Data Science and Machine Learning in the Cloud for Cloud Novices
Data Science and Machine Learning in the Cloud for Cloud Novices


In this half-day hands-on training, we will use free-tier resources in the Google Cloud Platform (GCP) to introduce learners to the practical use of cloud computing resources in data science and machine learning. Learners should have some experience with data analytics, data science or machine learning. Learners should also have a Gmail account with no former GCP use associated with it, or be willing to create such an account. While fluency in R or Python will be very helpful, it is not rigorously required, as well-annotated scripts will be provided. No previous exposure to or use of cloud computing is required; this is introductory-level in terms of its cloud computing assumptions. This training will be useful for those considering cloud adoption, interested in data engineering, or interested in working with public data as citizen scientists.

Topics covered will include:

• Cloud computing concepts and vocabulary
• Cloud providers
• Free tier and cost considerations
• Public datasets and citizen science
• Redundancy, security, and privacy
• Continuum of management levels
• Cloud data storage and analytics
• Machine learning in the cloud

Learners will experience the following in a Half Day Hands-on Training. While this is not principally a course in how to conduct data analysis, useful scripts, queries, and visualizations will be provided to scaffold learners.

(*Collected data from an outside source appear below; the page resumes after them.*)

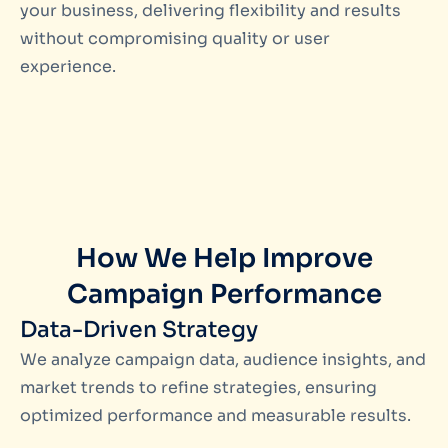
your business, delivering flexibility and results
without compromising quality or user
experience.
How We Help Improve
Campaign Performance
Data-Driven Strategy
We analyze campaign data, audience insights, and
market trends to refine strategies, ensuring
optimized performance and measurable results.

• Create a new GCP account and explore documentation and tutorials offered
• Explore public datasets hosted on GCP’s BigQuery service
• Use SQL to do data analysis on a public dataset
• Create a Jupyter notebook on a free-tier compute environment and use Python to analyze data
• Create an RStudio Community server environment on a free-tier compute environment and use R to analyze data
• Create a machine learning predictive model on public data
• (If time permits: Dashboard creation in the Cloud)
• (If time permits: Special considerations for sensitive data)
• (If time permits: Advanced Data Pipelines)

● Google Cloud Platform, particularly BigQuery;
● Google Collaboratory;


Joy Payton is a cloud engineer, data scientist, and adjunct professor who specializes in helping biomedical professionals conduct reproducible computational research. In addition to moving medicine forward through principles of open science and reproducibility, Joy also enjoys teaching citizen scientists how to use public data repositories to understand their own communities better and advocate for change from a data-centric perspective. Her various roles allow Joy to lead efforts to teach people how to write their first line of code and help anyone who's interested climb the data science learning curve. Currently employed by the Children's Hospital of Philadelphia and Yeshiva University, Joy is always open to hearing about open-source, data-centric volunteer opportunities for herself and her students.